Side effects of mustard seeds
Consumption of large amounts of mustard seeds may cause bleeding from the stomach, gastric irritation, and intestinal mucosa.
Additionally, it may cause skin burn when applied on the skin for a longer time. Erucic acid (monounsaturated long-chain fatty acid) in the seeds has been found to have possible carcinogenic and genotoxic effects in laboratory animal studies.
More importantly, uncooked leaves and seeds from this plant contain a compound named goitrogens, which might mess up with the functioning of the thyroid gland.
Individuals already suffering from thyroid dysfunction should always cook the plant prior to consumption to neutralize these active substances.
- 1 cup mustard seeds;
- 3/4 cup water;
- 1 cup rice wine vinegar;
- 1/2 cup sugar;
- 1 teaspoon turmeric;
- 1 tablespoon salt.
Mix all ingredients together in a small saucepan and bring to a gentle simmer over low heat. Cook until the mustard seeds are plump and tender (about 60 minutes).

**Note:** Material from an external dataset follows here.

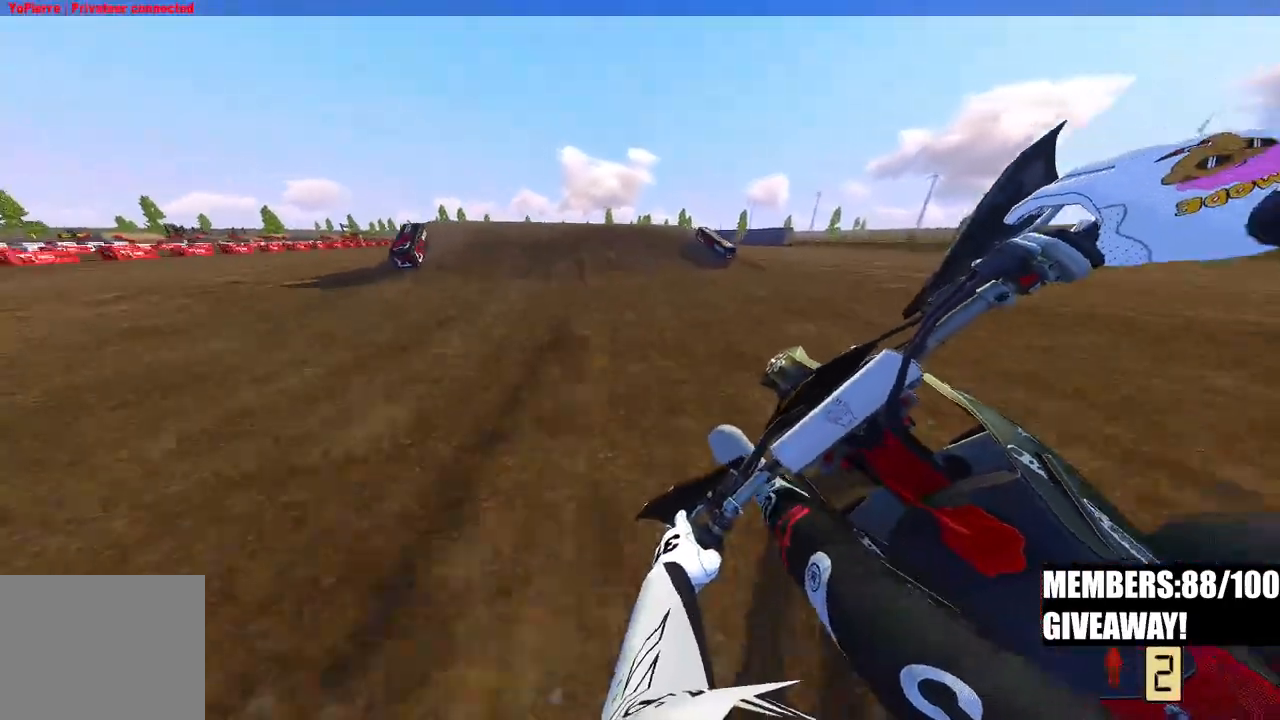
{"buttons": ["R2"], "left_stick": "up-left", "right_stick": "center", "events": [[17, "R3", "up"]]}
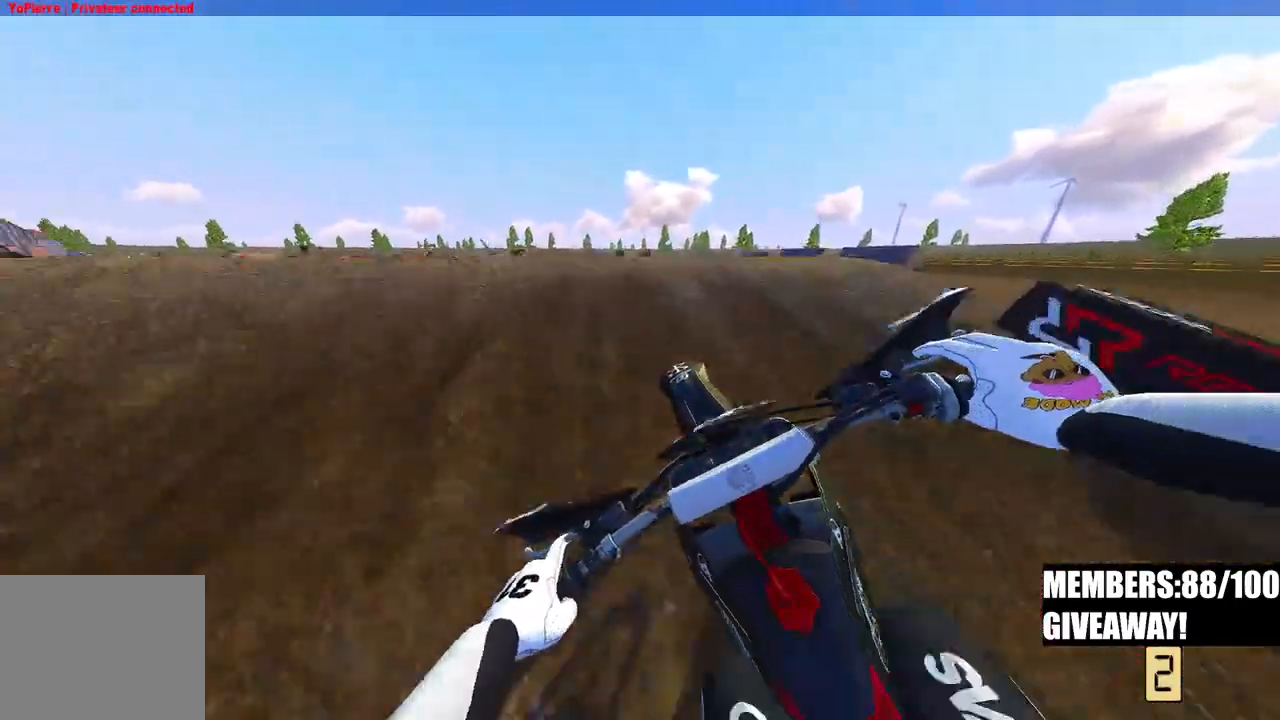
{"buttons": ["R2"], "left_stick": "up-right", "right_stick": "down", "events": [[17, "R3", "down"], [100, "R3", "up"], [150, "R2", "up"], [167, "R3", "down"], [167, "right_stick", "down"], [250, "R3", "up"], [317, "left_stick", "center"], [467, "R2", "down"], [500, "left_stick", "up-right"]]}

Also, if too much liquid evaporates add just enough water to cover the seeds. They may be stored, covered and refrigerated for up to one month.
How to store
- store it in an air-tight container so that it is sealed properly;
- always store the seeds in a cool place;
- the container must be completely dry;
- whole seeds can last up to 1 year and ground or powdered ones last as long as 6 months;
- the shelf where you place the container should not be moist.